[EXERCISE]: Please take the lines from the one holding "375 758 7.72" through the one holding "155 118 150" in the data below and copy them exactly.
*** TASK DATA Section Begins ***
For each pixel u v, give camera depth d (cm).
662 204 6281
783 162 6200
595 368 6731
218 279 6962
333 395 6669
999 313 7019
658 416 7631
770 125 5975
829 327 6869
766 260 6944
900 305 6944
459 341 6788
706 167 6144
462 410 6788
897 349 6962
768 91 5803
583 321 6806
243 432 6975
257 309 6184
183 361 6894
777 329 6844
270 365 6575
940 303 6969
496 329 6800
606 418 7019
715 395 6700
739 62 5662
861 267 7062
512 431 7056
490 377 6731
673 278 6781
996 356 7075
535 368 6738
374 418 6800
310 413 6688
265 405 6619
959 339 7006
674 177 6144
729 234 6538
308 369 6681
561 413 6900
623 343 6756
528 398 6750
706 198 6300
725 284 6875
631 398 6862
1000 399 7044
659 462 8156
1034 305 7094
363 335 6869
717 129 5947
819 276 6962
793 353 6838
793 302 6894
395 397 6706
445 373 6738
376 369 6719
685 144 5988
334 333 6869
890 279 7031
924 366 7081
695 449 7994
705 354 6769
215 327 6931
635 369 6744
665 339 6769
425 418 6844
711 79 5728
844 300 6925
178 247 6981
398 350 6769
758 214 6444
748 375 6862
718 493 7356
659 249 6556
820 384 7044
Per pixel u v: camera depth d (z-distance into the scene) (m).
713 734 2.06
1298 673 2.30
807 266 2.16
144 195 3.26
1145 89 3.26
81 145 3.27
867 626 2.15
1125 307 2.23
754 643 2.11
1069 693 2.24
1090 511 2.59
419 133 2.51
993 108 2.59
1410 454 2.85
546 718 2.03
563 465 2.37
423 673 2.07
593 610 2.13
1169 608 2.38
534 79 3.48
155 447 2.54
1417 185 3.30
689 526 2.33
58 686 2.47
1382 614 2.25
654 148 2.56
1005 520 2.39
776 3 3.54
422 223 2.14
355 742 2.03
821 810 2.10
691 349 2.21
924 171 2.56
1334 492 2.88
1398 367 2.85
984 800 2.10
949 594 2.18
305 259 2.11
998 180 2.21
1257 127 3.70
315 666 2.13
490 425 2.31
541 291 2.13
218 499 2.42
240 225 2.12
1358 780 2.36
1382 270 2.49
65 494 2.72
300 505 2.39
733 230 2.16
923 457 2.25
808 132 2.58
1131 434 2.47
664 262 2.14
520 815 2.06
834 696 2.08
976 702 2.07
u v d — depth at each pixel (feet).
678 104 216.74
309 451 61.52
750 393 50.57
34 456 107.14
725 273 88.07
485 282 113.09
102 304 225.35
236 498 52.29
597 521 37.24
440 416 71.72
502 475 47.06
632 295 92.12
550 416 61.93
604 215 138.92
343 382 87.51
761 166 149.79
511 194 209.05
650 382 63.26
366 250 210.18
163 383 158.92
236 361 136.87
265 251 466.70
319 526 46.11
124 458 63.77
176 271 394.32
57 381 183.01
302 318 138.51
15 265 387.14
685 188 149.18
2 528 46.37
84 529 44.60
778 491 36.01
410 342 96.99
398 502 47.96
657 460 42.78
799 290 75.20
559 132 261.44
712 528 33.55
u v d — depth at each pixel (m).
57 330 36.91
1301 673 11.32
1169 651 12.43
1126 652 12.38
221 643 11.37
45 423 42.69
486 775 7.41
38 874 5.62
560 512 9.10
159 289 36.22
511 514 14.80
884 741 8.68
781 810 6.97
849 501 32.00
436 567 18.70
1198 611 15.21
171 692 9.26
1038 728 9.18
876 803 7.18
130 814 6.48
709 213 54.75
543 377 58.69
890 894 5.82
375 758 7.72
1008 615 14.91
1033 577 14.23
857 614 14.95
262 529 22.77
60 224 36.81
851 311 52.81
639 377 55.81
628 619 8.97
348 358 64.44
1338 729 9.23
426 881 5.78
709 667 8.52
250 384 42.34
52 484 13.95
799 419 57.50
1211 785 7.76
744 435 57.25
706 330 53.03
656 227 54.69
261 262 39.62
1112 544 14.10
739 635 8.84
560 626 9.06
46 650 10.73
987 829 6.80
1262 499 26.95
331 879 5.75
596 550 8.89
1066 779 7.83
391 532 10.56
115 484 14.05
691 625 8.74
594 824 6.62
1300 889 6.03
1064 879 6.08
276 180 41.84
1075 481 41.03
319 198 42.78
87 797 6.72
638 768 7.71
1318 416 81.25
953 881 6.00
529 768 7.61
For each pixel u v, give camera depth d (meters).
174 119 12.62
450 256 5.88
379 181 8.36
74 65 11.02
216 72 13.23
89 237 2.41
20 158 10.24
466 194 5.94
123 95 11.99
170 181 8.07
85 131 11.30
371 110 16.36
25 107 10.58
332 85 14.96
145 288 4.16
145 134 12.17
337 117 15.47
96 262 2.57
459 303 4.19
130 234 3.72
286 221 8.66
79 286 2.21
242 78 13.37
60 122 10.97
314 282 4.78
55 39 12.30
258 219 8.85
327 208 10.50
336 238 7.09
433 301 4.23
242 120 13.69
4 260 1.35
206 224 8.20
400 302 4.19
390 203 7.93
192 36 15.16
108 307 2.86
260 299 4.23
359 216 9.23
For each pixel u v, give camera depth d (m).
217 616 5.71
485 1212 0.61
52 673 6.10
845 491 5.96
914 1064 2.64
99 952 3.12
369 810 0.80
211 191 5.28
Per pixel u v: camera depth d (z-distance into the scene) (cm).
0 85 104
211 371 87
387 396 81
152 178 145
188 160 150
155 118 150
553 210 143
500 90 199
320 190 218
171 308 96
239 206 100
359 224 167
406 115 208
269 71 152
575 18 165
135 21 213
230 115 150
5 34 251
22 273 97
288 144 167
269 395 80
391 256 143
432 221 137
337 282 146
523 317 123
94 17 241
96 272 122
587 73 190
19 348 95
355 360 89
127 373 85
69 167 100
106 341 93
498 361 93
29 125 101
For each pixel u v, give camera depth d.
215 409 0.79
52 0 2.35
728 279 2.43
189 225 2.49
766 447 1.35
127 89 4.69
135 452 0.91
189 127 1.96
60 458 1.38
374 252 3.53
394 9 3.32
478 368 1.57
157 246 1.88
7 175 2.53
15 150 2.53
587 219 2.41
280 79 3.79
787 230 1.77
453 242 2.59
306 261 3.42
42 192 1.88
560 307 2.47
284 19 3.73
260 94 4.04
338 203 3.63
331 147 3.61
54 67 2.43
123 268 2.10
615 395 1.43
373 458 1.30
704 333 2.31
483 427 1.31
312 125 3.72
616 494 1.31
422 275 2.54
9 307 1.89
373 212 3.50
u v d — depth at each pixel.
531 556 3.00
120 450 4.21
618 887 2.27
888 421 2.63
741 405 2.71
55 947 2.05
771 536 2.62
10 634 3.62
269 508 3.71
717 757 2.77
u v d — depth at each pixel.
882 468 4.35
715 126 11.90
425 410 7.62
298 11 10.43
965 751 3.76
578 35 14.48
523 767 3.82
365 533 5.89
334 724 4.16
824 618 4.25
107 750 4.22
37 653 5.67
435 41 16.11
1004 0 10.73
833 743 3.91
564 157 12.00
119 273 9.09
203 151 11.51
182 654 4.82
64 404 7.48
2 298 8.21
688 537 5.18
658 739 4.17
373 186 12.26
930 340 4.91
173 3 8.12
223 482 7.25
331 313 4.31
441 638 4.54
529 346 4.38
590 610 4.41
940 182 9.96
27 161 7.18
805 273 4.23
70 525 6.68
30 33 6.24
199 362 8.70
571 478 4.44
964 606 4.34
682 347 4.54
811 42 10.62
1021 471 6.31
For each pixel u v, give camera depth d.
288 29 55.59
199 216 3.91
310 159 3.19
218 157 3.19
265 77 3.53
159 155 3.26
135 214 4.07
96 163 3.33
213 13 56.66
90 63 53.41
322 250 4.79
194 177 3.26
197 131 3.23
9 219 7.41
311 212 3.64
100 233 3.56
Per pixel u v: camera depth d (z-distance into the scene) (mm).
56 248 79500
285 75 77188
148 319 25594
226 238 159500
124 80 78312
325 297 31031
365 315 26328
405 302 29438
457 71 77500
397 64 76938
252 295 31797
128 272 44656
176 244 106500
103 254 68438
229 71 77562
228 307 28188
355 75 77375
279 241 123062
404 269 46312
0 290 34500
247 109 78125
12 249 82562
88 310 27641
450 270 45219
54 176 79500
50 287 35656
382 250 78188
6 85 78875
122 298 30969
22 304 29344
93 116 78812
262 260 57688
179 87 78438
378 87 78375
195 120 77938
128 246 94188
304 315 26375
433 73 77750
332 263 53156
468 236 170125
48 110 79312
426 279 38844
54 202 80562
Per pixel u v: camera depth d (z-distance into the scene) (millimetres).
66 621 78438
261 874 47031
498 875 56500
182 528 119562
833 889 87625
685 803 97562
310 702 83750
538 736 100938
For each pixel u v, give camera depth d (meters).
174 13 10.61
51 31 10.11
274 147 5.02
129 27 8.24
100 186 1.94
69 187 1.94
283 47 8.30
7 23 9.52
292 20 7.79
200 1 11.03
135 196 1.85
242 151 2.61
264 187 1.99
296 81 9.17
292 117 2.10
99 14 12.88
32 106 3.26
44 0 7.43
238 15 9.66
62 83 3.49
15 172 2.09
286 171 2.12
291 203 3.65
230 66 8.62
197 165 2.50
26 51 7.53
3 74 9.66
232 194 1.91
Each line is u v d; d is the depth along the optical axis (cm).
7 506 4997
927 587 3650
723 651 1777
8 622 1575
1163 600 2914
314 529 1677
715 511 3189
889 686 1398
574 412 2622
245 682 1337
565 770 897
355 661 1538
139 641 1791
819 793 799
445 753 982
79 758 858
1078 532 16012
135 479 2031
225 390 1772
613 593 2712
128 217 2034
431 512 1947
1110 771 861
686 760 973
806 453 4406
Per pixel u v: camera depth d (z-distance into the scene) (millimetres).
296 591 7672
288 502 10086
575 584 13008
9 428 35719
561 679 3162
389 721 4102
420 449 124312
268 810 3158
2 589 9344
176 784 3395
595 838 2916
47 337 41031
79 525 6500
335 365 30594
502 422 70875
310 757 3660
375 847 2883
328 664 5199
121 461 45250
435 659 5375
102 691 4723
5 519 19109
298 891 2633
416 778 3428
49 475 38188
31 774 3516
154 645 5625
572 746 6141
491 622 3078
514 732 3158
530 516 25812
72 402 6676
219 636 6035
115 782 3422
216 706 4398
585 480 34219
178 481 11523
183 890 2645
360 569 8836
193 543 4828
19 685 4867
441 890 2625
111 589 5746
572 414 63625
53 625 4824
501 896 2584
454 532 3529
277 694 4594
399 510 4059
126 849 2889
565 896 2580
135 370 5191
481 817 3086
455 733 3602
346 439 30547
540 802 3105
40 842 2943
*** TASK DATA Section Ends ***
[OUTPUT OF THE EXERCISE]:
375 758 7.72
1008 615 14.91
1033 577 14.23
857 614 14.95
262 529 22.77
60 224 36.81
851 311 52.81
639 377 55.81
628 619 8.97
348 358 64.44
1338 729 9.23
426 881 5.78
709 667 8.52
250 384 42.34
52 484 13.95
799 419 57.50
1211 785 7.76
744 435 57.25
706 330 53.03
656 227 54.69
261 262 39.62
1112 544 14.10
739 635 8.84
560 626 9.06
46 650 10.73
987 829 6.80
1262 499 26.95
331 879 5.75
596 550 8.89
1066 779 7.83
391 532 10.56
115 484 14.05
691 625 8.74
594 824 6.62
1300 889 6.03
1064 879 6.08
276 180 41.84
1075 481 41.03
319 198 42.78
87 797 6.72
638 768 7.71
1318 416 81.25
953 881 6.00
529 768 7.61
For each pixel u v, give camera depth d (meters).
174 119 12.62
450 256 5.88
379 181 8.36
74 65 11.02
216 72 13.23
89 237 2.41
20 158 10.24
466 194 5.94
123 95 11.99
170 181 8.07
85 131 11.30
371 110 16.36
25 107 10.58
332 85 14.96
145 288 4.16
145 134 12.17
337 117 15.47
96 262 2.57
459 303 4.19
130 234 3.72
286 221 8.66
79 286 2.21
242 78 13.37
60 122 10.97
314 282 4.78
55 39 12.30
258 219 8.85
327 208 10.50
336 238 7.09
433 301 4.23
242 120 13.69
4 260 1.35
206 224 8.20
400 302 4.19
390 203 7.93
192 36 15.16
108 307 2.86
260 299 4.23
359 216 9.23
For each pixel u v, give camera depth d (m).
217 616 5.71
485 1212 0.61
52 673 6.10
845 491 5.96
914 1064 2.64
99 952 3.12
369 810 0.80
211 191 5.28
Per pixel u v: camera depth d (z-distance into the scene) (cm).
0 85 104
211 371 87
387 396 81
152 178 145
188 160 150
155 118 150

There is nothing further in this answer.